_To-do list:_
A) From the text on plants and people, list every person it names, leaving out gods.
B) Write the next part of the text on plants and people, picking up after its final sentence.

** BEGIN Reading text **

The relationship between plants and human beings is not a new phenomenon. It has been known from periods far back as 4000 BC with historical evidence of tree worship and gods and goddesses believed to be dwelling in trees.

Before the rise of Christianity, nature and especially trees were widely worshipped in many different cultures and times. In the worship of Apollo, the priests of ancient Greece purified themselves at length before venturing to a sacred oak grove and calling out questions.

According to legend, the trees answered in human voices. The Celts and their shamans, the Druids, considered every oak tree to be endowed with sacred powers.

Even in Christian times, we have such legendary figures as St. Francis and Hildegard of Bingen speaking of plants and trees as divine wonders. Over 2500 years ago the Buddha described a forest full of trees as a peculiar organism of unlimited kindness and benevolence that makes no demands for its sustenance and extends generously the products of its life activity.

However, scientific interest on the extraordinary power of plants began as a result of a casual experiment conducted in 1966 by an American electronics engineer Cleve Backster. Backster, who was recognized as America’s foremost lie-detector examiner of the era, was winding up one of his teaching sessions in his school for polygraph examiners, teaching the art of lie detection to policemen and security agents from all over the world when he casually observed the pot plant in his office.

On an impulse, he decided it would be interesting to measure the time it took water to go through the root system up to the leaves, using the polygraph.

Electrodes

He attached the electrodes of his instrument to the leaves of this plant, a Dracaena (Dracaena massangeana) and started pouring water to its root area. As the plant sucked up water, the polygraph, to Backster’s surprise, did not indicate less resistance as might have expected by the greater electrical conductivity of the wetter plant.

The pen on the graph paper, instead of showing an upward trend, was treading downwards, with a lot of saw-tooth motion on the tracing.

Having worked with humans, it was known by Backster that such a reaction was similar to that of a human being experiencing a brief emotional stimulus.

He repeated the experiment several times using different varieties of plants and obtained almost the same results.

Research

This led him to conduct further research with plants. To see if a plant could display memory, a scheme was devised whereby Backster would identify the secret killer of one of two plants.

He selected six of his students, who, blindfolded, drew from a hat folded slips of paper on one of which were instructions to remove from the pot, stamp-on and thoroughly destroy one of two plants in a room.

** END Reading text **
** BEGIN Extracted records **

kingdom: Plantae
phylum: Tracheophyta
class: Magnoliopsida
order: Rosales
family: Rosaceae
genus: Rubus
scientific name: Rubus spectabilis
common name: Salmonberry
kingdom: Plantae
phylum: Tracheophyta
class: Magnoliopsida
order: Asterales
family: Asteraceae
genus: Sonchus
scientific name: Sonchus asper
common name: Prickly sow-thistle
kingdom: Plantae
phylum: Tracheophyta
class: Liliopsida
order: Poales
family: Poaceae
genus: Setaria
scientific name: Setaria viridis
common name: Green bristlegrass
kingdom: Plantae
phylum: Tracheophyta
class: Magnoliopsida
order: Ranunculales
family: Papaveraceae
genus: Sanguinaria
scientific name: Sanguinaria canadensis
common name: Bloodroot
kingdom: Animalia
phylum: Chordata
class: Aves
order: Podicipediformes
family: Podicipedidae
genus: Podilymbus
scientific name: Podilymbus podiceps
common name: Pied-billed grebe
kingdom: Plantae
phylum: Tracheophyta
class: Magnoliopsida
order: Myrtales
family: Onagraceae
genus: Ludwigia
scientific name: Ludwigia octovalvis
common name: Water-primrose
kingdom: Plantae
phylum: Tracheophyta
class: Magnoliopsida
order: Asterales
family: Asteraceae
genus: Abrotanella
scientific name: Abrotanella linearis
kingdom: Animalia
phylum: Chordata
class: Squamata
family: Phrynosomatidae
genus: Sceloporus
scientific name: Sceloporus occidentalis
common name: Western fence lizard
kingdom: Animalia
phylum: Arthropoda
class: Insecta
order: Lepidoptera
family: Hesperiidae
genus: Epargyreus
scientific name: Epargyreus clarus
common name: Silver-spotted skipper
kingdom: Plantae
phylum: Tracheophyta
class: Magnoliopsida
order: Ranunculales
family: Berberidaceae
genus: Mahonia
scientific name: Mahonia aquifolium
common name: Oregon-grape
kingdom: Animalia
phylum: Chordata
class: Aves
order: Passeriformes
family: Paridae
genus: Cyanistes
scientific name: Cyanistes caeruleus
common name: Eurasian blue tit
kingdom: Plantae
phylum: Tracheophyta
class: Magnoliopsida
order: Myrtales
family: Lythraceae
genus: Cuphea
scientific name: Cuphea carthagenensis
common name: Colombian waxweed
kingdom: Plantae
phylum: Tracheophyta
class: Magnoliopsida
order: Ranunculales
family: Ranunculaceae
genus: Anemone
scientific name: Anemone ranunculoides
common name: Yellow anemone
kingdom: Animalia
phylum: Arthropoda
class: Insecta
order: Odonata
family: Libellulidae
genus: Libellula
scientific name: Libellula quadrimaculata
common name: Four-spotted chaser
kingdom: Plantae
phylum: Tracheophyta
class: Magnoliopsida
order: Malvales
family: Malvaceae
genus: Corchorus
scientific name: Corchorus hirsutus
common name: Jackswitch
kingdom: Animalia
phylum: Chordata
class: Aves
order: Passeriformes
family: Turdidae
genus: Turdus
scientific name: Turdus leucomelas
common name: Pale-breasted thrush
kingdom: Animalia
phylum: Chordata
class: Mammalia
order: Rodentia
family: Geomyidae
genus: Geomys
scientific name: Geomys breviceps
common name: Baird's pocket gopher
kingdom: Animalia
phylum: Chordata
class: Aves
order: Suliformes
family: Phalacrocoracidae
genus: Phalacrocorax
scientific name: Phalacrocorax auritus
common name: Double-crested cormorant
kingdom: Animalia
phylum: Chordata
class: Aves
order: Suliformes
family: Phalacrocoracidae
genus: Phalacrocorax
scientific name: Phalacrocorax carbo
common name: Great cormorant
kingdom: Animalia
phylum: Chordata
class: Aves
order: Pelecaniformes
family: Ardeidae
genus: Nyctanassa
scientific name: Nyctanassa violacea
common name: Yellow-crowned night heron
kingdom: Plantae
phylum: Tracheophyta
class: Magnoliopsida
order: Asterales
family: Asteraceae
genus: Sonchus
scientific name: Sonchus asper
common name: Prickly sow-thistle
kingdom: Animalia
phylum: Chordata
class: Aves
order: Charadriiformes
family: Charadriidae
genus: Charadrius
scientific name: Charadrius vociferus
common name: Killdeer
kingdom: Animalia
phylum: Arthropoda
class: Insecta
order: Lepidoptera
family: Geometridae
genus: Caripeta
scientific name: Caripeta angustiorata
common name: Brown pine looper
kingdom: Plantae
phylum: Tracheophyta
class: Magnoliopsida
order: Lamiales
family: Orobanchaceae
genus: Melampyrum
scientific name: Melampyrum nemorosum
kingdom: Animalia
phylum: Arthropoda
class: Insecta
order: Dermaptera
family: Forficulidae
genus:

** END Extracted records **

_Answers to the exercise:_
A) St. Francis, Hildegard of Bingen, the Buddha, Cleve Backster

B)
This was carried out in secret where only the “killer”’ knew of the secret and only the second plant was a witness. Backster attached a polygraph to the remaining plant and paraded the students one by one before the plant. It was no surprise to him, but the plant showed no reaction to five of the students but showed a violent reaction to the other every time the “killer” entered the room!

Later on, through further experimentation he discovered that plants could understand and feel our thoughts instantly. He found out that the plant felt the mere picking up of a box of matches with the intention of burning.

Polygraphs

Once when a close friend of Backster entered the room, all his plants connected to polygraphs went “dead’ showing no response to anything that he did. Curious to know what could have influenced the plants to behave this way, he asked his friend whether any part of her work involved plants.

The friend replied, “I terminate the plants I work with. I put them in the oven to obtain the dry weight for my analysis.” Forty-five minutes after the person left, all of Backster’s plants started responding once again. This experience made him realize that plants could intentionally be put into a faint or mesmerized by humans.

The research done in 1975 by Dr. Harold E. Puthoff and Randall Fontes at Stanford Research Institute in Menlo Park, California also supports the possibility that plants may respond to human consciousness as contended by Cleve Backster.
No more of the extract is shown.